You failed to show that using physical or moral violence to extract information from the responsible criminal necessary to prevent serious consequences oif his crimes is such an act that is always gravely illicit. You only showed that using physical or moral violence to extract confessions is gravely illicit.
You must have your head stuck in the sand or desperate to justify torture!
 
You must have your head stuck in the sand or desperate to justify torture!
Since i have neither in this thread nor anywhere else seen a definition of torture, i cannot (knowingly) justify it, since i do not know what it is.
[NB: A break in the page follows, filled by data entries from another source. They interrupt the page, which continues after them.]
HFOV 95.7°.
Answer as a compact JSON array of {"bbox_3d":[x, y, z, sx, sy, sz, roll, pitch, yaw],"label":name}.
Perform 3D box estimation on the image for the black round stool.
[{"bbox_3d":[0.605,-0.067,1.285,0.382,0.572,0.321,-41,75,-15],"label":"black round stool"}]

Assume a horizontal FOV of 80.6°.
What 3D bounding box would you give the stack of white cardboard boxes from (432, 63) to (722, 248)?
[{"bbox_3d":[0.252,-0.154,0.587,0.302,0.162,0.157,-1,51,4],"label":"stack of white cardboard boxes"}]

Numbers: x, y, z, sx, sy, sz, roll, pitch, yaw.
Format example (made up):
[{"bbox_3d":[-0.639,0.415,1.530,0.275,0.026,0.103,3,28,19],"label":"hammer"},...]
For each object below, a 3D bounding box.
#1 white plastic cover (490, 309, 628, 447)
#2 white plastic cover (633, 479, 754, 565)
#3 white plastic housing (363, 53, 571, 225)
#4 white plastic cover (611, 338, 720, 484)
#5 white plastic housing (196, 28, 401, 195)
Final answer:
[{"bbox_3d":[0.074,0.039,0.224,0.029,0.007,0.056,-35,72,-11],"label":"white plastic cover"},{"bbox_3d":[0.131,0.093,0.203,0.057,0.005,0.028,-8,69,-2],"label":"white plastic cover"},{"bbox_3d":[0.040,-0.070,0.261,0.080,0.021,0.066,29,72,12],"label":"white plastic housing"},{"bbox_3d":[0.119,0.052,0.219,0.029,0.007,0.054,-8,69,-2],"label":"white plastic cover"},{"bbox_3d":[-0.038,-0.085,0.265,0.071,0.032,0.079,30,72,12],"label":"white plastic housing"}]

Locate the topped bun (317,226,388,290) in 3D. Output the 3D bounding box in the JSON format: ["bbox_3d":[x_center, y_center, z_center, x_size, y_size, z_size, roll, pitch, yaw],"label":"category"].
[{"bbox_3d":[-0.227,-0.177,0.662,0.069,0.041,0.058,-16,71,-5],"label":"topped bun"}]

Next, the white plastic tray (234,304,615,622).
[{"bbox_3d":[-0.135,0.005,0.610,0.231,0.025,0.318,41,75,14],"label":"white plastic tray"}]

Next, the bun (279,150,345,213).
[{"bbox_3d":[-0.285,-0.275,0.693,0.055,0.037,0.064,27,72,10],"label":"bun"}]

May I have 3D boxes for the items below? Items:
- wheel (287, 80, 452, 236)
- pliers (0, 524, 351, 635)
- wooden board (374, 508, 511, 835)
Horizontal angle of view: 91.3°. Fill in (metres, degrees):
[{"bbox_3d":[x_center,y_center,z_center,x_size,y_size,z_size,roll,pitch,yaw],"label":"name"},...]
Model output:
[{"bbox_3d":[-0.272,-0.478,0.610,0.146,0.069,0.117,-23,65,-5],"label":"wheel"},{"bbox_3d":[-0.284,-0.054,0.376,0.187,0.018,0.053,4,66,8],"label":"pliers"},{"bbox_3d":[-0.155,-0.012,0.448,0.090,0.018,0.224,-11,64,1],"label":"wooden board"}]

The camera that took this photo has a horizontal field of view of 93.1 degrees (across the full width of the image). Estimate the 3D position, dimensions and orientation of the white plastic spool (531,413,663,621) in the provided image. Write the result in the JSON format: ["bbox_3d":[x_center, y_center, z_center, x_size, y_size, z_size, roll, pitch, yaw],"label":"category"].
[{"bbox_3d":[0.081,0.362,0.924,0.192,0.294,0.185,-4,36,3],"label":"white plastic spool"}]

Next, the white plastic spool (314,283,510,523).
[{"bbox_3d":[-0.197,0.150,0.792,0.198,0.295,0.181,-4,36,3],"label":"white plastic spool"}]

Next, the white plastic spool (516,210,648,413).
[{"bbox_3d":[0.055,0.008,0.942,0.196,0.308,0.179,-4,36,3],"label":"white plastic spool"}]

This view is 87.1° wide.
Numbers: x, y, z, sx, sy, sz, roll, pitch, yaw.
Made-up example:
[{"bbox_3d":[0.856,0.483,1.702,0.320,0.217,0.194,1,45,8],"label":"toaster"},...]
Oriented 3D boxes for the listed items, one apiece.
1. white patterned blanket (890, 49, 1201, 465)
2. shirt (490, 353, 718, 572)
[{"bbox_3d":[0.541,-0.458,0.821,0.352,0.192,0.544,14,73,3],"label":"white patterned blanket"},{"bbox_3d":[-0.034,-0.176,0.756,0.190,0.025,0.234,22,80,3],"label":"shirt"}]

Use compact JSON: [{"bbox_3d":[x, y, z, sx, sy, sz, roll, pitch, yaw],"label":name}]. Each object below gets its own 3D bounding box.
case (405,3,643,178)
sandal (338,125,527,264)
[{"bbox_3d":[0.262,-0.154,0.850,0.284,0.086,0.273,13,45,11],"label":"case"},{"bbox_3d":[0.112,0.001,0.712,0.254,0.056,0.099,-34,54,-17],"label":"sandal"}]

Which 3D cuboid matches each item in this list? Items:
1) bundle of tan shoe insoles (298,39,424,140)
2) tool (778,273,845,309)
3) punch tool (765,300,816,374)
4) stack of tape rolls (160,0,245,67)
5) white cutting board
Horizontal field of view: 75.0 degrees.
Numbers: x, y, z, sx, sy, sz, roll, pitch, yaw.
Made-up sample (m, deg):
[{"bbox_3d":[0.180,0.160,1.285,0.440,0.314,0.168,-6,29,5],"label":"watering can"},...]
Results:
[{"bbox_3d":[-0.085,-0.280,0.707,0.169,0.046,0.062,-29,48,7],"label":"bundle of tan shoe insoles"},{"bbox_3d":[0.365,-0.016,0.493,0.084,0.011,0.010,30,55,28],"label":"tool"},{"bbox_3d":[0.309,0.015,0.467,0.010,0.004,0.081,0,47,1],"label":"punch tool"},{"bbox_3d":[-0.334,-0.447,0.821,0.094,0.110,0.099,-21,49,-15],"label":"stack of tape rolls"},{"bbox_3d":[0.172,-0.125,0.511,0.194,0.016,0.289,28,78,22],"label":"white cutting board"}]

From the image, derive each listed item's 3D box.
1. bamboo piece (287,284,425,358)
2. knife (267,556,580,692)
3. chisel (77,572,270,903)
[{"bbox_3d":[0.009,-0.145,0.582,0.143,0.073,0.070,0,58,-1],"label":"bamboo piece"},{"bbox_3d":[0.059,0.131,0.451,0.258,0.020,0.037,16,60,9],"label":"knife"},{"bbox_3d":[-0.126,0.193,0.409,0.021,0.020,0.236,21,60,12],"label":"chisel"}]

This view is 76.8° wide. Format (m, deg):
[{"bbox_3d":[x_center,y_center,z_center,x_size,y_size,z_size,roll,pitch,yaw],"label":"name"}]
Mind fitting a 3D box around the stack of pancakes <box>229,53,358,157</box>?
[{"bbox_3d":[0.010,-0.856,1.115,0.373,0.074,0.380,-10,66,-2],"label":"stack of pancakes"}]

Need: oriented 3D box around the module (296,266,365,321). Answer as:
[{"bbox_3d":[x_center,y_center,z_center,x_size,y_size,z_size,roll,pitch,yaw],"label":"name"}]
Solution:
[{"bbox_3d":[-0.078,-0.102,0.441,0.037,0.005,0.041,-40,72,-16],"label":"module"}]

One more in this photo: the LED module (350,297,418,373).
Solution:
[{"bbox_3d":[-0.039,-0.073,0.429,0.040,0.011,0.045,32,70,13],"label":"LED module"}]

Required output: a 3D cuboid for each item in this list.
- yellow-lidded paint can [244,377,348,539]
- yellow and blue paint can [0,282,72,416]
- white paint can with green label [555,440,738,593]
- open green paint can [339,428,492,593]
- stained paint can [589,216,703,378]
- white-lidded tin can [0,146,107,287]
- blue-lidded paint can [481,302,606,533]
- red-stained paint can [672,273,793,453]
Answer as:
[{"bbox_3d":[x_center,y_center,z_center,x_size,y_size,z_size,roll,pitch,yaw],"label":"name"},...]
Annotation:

Look at the UN definition, its a hilarious joke. The definition one can read into the CCC is at best only by example and not exhaustive, therefore may or may not include further things.
 
Never. Torture is never acceptable.
Torture would be and is a grave moral evil. I would have no hesitation in describing it as a grievously mortal sin.
CCC 2297 …Torture which uses physical or moral violence to extract confessions, punish the guilty, frighten opponents, or satisfy hatred is contrary to respect for the person and for human dignity…
I believe that Pope Pius VII forbade the use of torture on March 31, 1816. However, before that time torture was used in the Inquisition, although you were not allowed to break bones or spill blood while torturing the person. The papal bull ad extirpanda is often quoted as having approved the use of torture to extract confessions, but in reading the text, I can’t find that wording.
The question I had was whether or not the Catholic Church has changed its teaching on the use of torture?